Malgré tout, le plaisir de la baston reste intact. Les ennemis apparaissent par vagues, les combats se construisent dans le mouvement, les timings de parade et d’attaque dictent la survie. Les armes ramassées, les objets jetés, les saisies contextuelles viennent enrichir les affrontements, rappelant à chaque instant l’héritage de la série. Le rythme est soutenu, les transitions fluides, et l’enchaînement des séquences ménage suffisamment de variété pour tenir en haleine, du moins durant les premières heures.
Poings cartoonesques et bruitages sans gravité
Le choix esthétique de Double Dragon Gaiden: Rise of the Dragons étonne autant qu’il déroute. Exit les silhouettes musculeuses à la sauce arcade, place à des avatars chibi, tout en rondeurs, en têtes démesurées et en mimiques outrées. Le pixel art affiche une finition propre, des animations expressives et un sens du détail certain dans les décors. Chaque quartier déploie ses teintes, ses éclairages, ses ambiances : ruelles noyées de néons, docks rouillés, immeubles criblés d’impacts, l’univers urbain conserve une cohérence visuelle, dans une veine à la fois décalée et rigoureuse.
Les portraits illustrés en combat révèlent une autre facette : plus fidèles à l’esprit de la saga, plus rugueux, plus adultes. Ce contraste crée une tension visuelle permanente entre ce que l’on voit et ce que l’on ressent. Les environnements se veulent vivants, traversés d’animations secondaires, de clins d’œil graphiques et de touches d’humour discret. Le rendu global, même caricatural, conserve une lisibilité parfaite à l’écran, avec des effets lumineux sobres mais bien intégrés.

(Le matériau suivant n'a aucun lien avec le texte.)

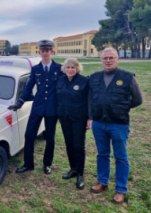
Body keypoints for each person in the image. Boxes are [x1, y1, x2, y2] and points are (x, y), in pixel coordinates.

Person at [88, 48, 142, 203]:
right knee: (102, 154)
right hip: (99, 123)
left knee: (120, 157)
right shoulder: (95, 77)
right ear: (101, 60)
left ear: (118, 59)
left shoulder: (127, 77)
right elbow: (90, 98)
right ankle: (102, 182)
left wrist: (120, 108)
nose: (108, 60)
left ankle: (120, 189)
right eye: (105, 58)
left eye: (111, 57)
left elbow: (138, 100)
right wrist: (91, 117)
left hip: (118, 124)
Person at [8, 39, 63, 175]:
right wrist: (20, 102)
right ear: (39, 52)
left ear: (52, 51)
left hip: (52, 108)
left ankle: (47, 164)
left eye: (47, 51)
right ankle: (28, 164)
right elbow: (28, 88)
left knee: (50, 137)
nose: (45, 53)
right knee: (29, 135)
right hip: (37, 106)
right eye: (42, 51)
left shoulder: (59, 68)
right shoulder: (35, 69)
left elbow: (63, 87)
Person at [56, 58, 88, 189]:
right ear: (64, 69)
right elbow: (57, 98)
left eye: (73, 67)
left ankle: (80, 174)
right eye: (68, 67)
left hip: (79, 118)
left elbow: (89, 101)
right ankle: (73, 169)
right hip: (64, 117)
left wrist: (89, 118)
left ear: (77, 68)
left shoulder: (84, 81)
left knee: (78, 145)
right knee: (69, 144)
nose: (70, 69)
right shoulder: (60, 80)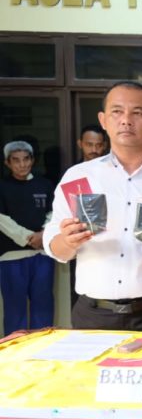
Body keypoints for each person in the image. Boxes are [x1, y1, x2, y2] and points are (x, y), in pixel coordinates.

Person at [43, 80, 142, 331]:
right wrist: (67, 241)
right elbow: (56, 247)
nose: (126, 120)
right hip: (93, 315)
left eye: (138, 113)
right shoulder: (78, 178)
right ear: (103, 120)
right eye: (117, 112)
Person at [0, 141, 55, 334]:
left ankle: (43, 354)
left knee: (44, 307)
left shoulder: (45, 184)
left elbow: (53, 213)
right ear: (8, 163)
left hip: (42, 254)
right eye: (16, 160)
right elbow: (2, 219)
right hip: (11, 256)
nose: (22, 165)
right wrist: (27, 237)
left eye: (26, 159)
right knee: (15, 310)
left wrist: (43, 235)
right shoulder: (3, 186)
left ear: (32, 160)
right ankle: (16, 356)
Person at [70, 125, 109, 308]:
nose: (94, 150)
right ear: (80, 144)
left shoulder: (115, 174)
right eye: (89, 144)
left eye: (98, 145)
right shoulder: (73, 174)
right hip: (83, 247)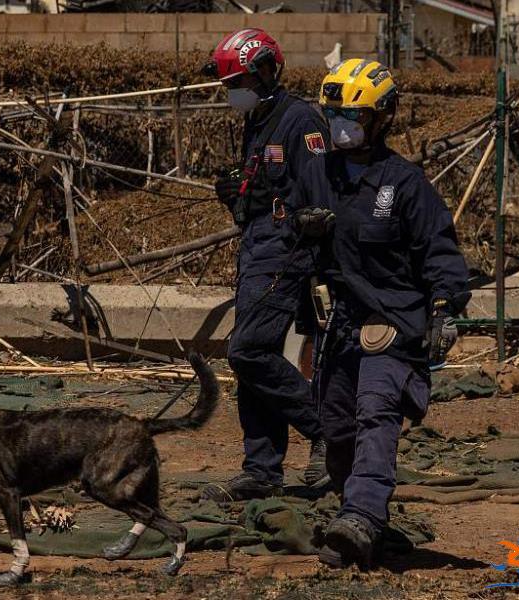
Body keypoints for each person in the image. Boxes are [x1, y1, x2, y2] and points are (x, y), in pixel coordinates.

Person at [291, 58, 470, 567]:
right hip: (340, 325)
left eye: (353, 115)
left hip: (393, 321)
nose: (342, 124)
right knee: (337, 424)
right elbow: (283, 222)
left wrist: (444, 309)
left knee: (376, 410)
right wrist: (300, 229)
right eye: (334, 114)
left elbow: (439, 252)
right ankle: (357, 511)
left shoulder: (405, 185)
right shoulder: (318, 174)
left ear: (382, 118)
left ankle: (363, 516)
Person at [199, 28, 331, 501]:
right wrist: (240, 198)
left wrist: (302, 231)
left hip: (286, 255)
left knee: (247, 352)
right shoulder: (256, 121)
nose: (234, 93)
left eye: (239, 83)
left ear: (267, 72)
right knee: (258, 358)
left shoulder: (302, 122)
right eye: (230, 85)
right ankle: (262, 469)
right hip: (256, 252)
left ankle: (327, 431)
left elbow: (318, 202)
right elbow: (265, 194)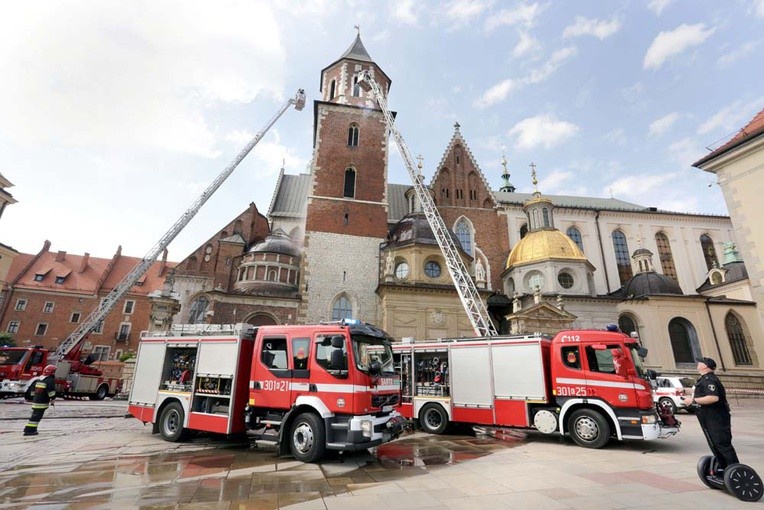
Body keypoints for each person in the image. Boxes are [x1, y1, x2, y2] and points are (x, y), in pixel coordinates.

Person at [682, 357, 739, 476]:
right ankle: (725, 469)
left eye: (700, 362)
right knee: (714, 444)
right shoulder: (704, 379)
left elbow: (713, 397)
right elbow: (700, 391)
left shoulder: (709, 380)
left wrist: (692, 400)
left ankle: (736, 471)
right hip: (707, 418)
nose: (698, 363)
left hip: (717, 418)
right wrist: (684, 390)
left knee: (722, 444)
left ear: (706, 366)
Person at [23, 364, 57, 436]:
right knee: (36, 416)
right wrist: (53, 398)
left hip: (36, 401)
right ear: (52, 372)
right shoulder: (50, 380)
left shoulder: (39, 379)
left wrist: (33, 398)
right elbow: (51, 391)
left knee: (35, 415)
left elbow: (32, 390)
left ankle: (31, 429)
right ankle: (29, 430)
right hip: (42, 402)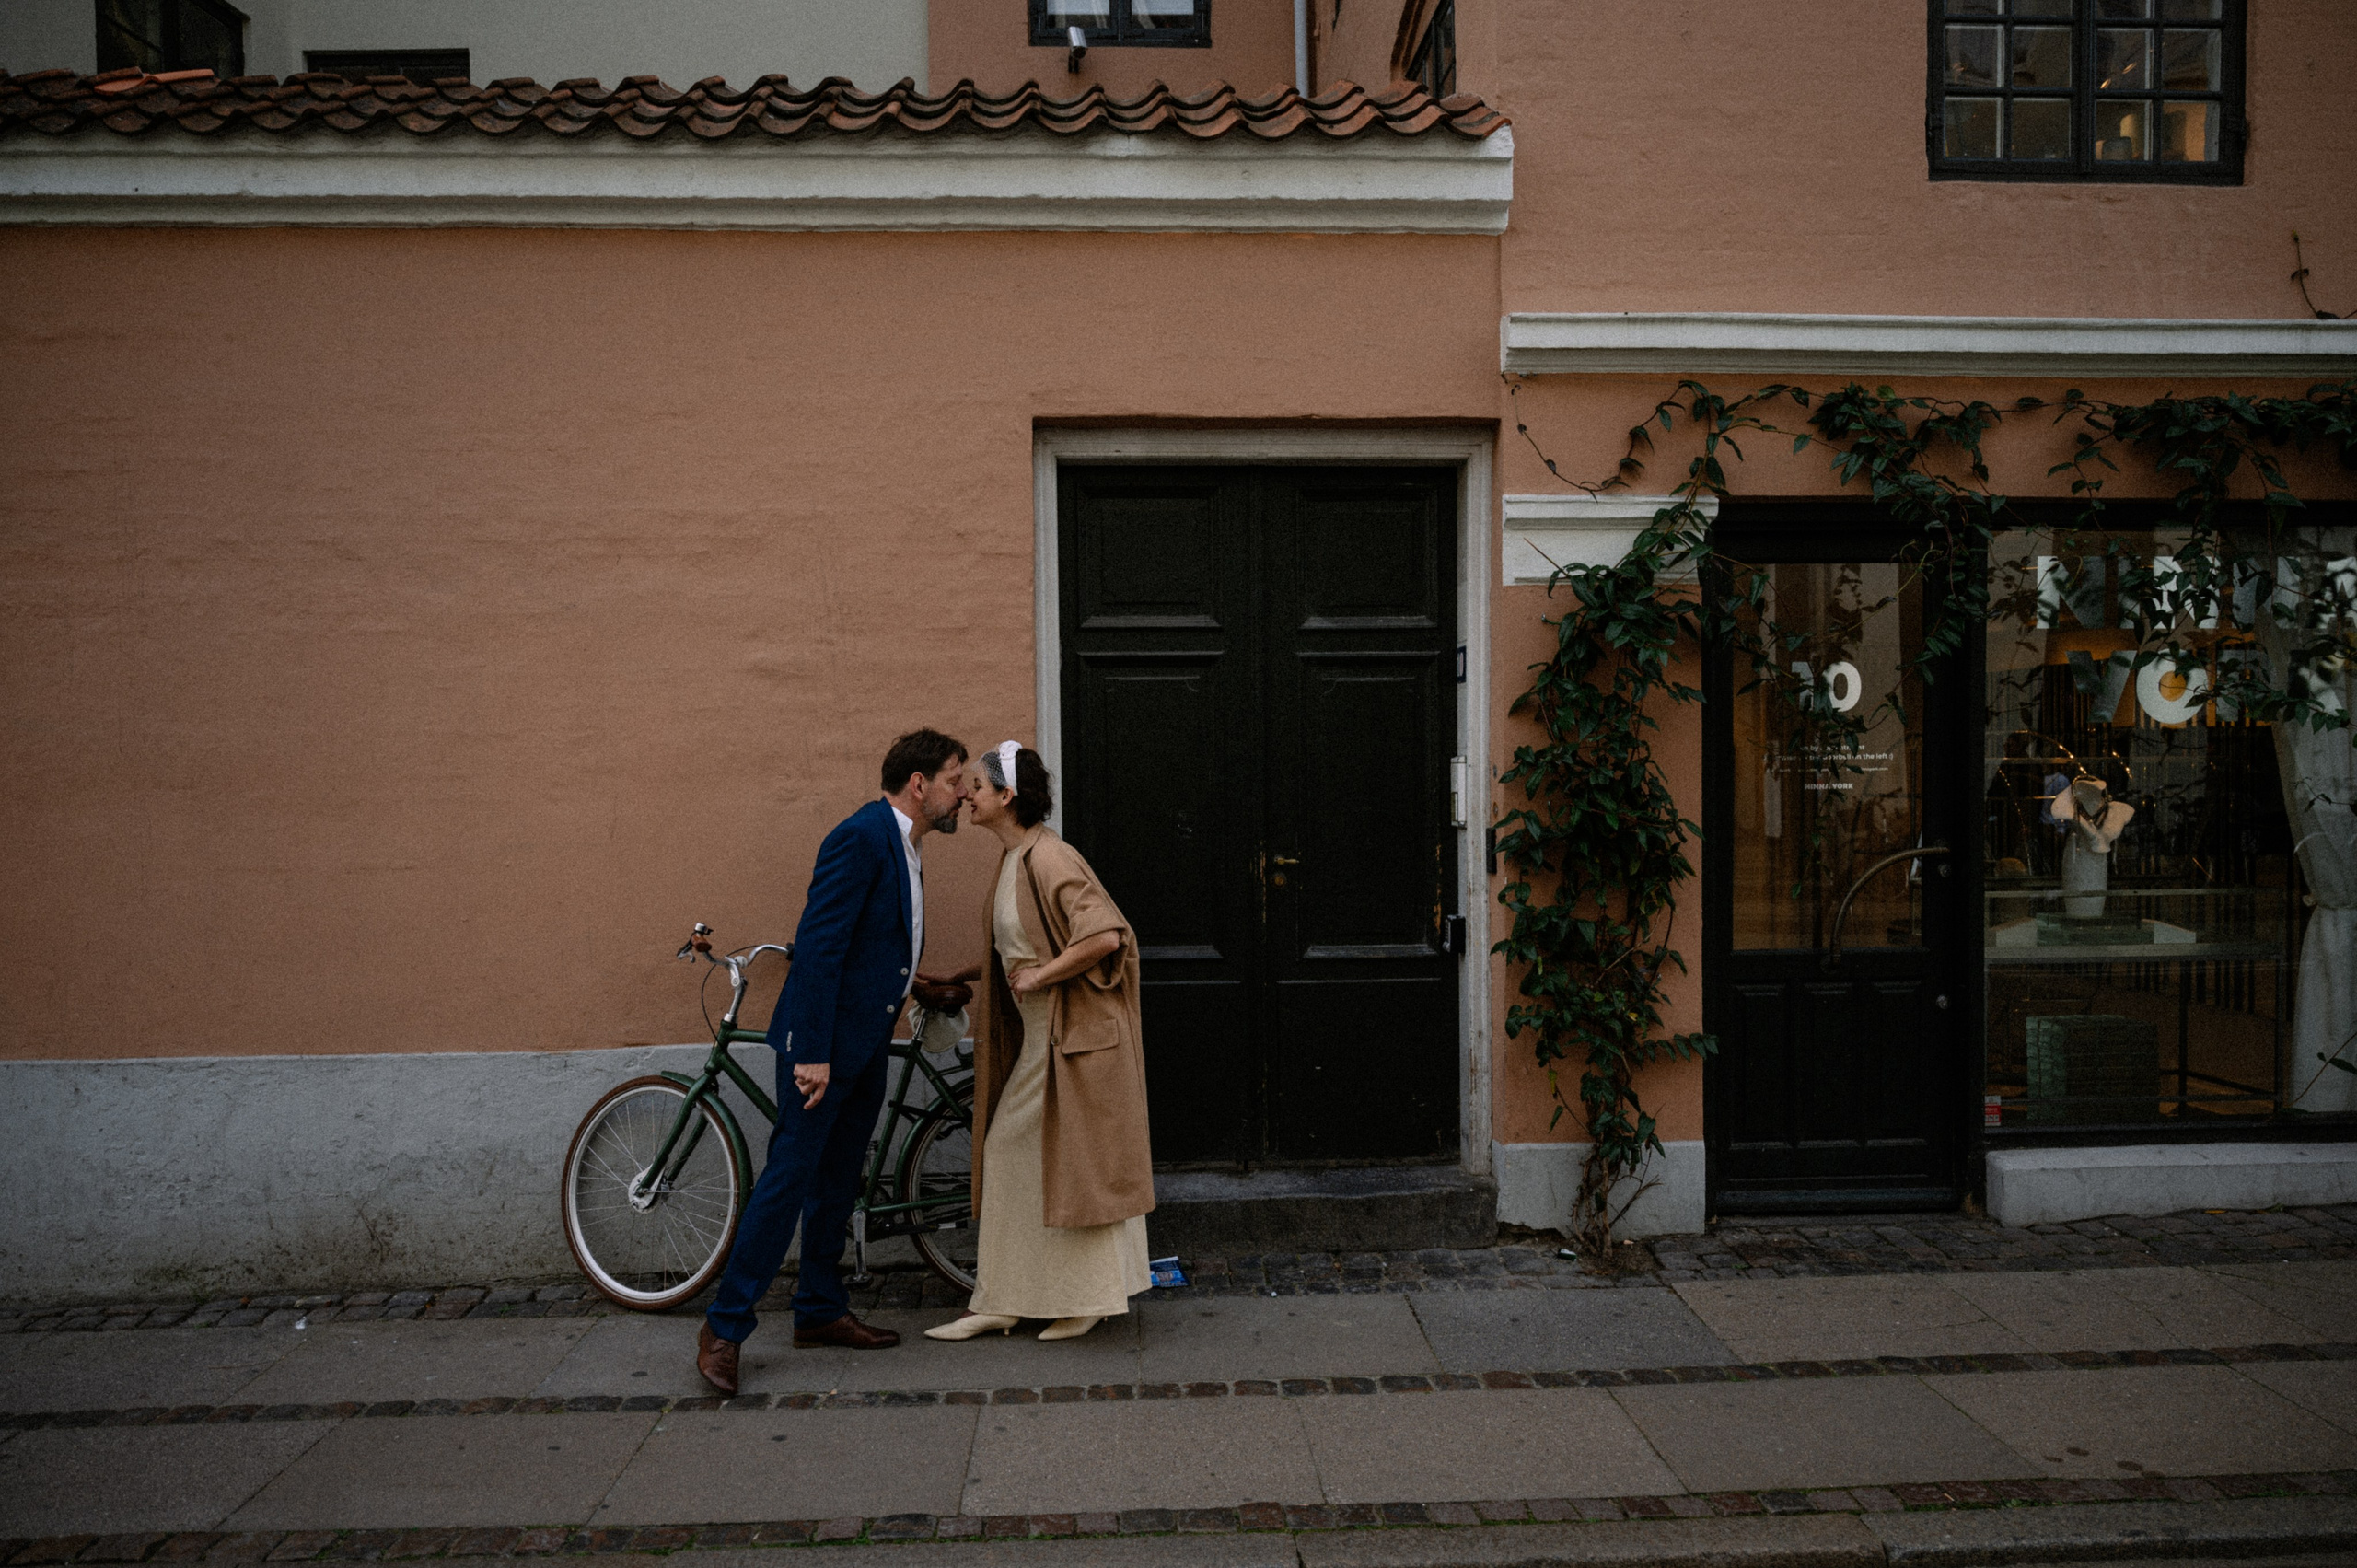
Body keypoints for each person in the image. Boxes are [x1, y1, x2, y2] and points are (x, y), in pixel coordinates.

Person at [695, 729, 975, 1395]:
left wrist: (914, 982)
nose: (962, 792)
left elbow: (869, 945)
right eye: (955, 778)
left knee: (838, 1178)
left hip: (865, 1042)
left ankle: (819, 1309)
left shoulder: (902, 845)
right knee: (788, 1179)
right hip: (821, 1053)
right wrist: (813, 1054)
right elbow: (820, 950)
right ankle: (724, 1327)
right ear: (919, 783)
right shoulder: (860, 836)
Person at [923, 741, 1154, 1343]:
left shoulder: (1051, 857)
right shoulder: (1016, 857)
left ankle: (1075, 1300)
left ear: (1008, 796)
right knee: (1033, 1163)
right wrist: (964, 974)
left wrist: (1039, 978)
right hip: (1044, 1037)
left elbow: (1104, 935)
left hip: (1070, 1038)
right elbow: (1020, 946)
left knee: (1055, 1164)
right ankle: (1010, 1297)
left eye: (976, 785)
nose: (966, 795)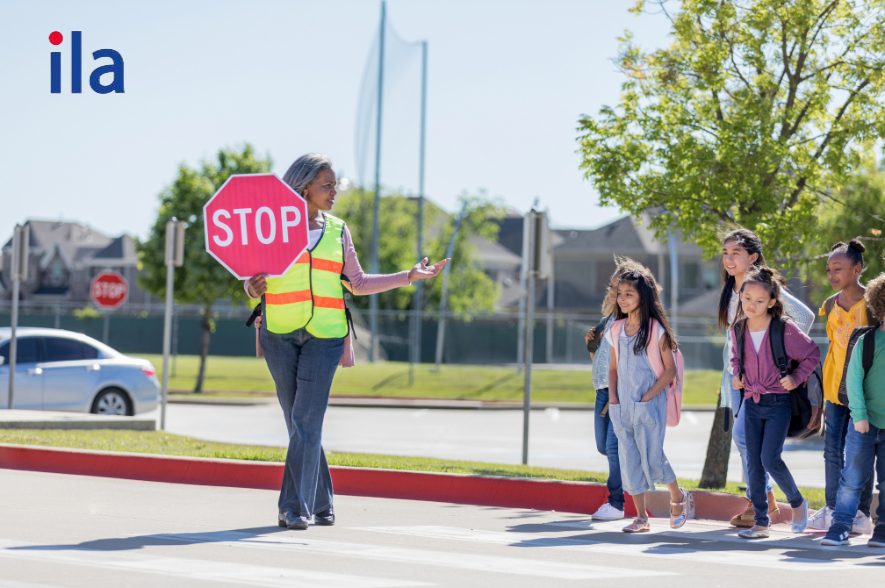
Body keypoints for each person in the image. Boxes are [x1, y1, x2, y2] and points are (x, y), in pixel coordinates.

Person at [245, 153, 448, 530]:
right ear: (305, 188)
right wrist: (248, 285)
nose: (335, 192)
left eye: (335, 185)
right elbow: (249, 277)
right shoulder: (272, 226)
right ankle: (322, 500)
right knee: (298, 422)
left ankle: (293, 507)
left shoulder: (338, 230)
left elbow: (358, 283)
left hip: (325, 334)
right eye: (328, 185)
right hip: (279, 333)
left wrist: (409, 275)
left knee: (306, 419)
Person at [717, 228, 815, 527]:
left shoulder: (765, 291)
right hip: (741, 380)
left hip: (770, 386)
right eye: (726, 253)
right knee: (745, 441)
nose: (729, 258)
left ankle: (763, 503)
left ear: (753, 257)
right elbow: (734, 343)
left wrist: (780, 357)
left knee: (750, 443)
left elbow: (805, 318)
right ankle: (761, 505)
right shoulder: (733, 292)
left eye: (736, 253)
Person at [605, 263, 691, 533]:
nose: (622, 299)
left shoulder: (656, 331)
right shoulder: (617, 330)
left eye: (629, 294)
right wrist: (614, 399)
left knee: (652, 459)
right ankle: (641, 517)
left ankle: (678, 496)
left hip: (649, 404)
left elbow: (670, 371)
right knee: (629, 461)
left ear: (643, 296)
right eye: (620, 293)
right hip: (623, 407)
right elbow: (613, 368)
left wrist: (647, 396)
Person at [809, 240, 875, 534]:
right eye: (829, 269)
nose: (832, 274)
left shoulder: (872, 306)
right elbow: (833, 351)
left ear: (857, 269)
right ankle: (832, 507)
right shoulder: (830, 306)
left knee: (861, 453)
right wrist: (822, 394)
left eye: (838, 268)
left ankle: (860, 513)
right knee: (832, 451)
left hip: (864, 395)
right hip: (835, 392)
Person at [822, 272, 885, 547]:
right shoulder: (867, 341)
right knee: (852, 478)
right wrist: (858, 415)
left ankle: (881, 529)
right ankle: (841, 525)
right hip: (864, 423)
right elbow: (854, 380)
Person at [584, 258, 644, 522]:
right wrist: (591, 346)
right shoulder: (608, 319)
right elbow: (598, 358)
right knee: (603, 446)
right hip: (602, 389)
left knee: (612, 446)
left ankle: (617, 502)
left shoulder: (632, 321)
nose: (612, 292)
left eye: (618, 288)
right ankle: (629, 472)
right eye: (612, 287)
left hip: (619, 391)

Mais cette stylisation a des répercussions concrètes sur l’expérience de jeu. L’appréciation des distances, la lisibilité des trajectoires, la précision des coups s’en trouvent affectées. Il devient difficile d’évaluer l’emplacement exact d’un ennemi, ou la portée d’une attaque. Certaines plateformes semblent à portée, mais restent hors d’atteinte. Ces imprécisions ne viennent pas d’un manque d’optimisation, mais d’un choix de style qui entre parfois en conflit avec la mécanique du beat’em up classique.
Le travail sonore, quant à lui, assume un ton léger, parfois volontairement rétro. Les impacts sont nets, les bruitages précis, les cris des ennemis bien découpés. Chaque coup porté trouve un écho audible, chaque attaque spéciale déclenche une signature sonore distincte. Les musiques, sans chercher à dominer la scène, soutiennent le tempo des affrontements avec des boucles rythmées, empruntant au hip-hop, à l’électro et au funk urbain.
L’ensemble fonctionne, mais conserve une certaine retenue. Aucun thème ne marque durablement, aucune variation n’élève la tension dramatique. Le son accompagne sans surprendre, reste en retrait sans jamais disparaître. L’ambiance sonore joue son rôle, mais ne transforme jamais les combats en moments mémorables.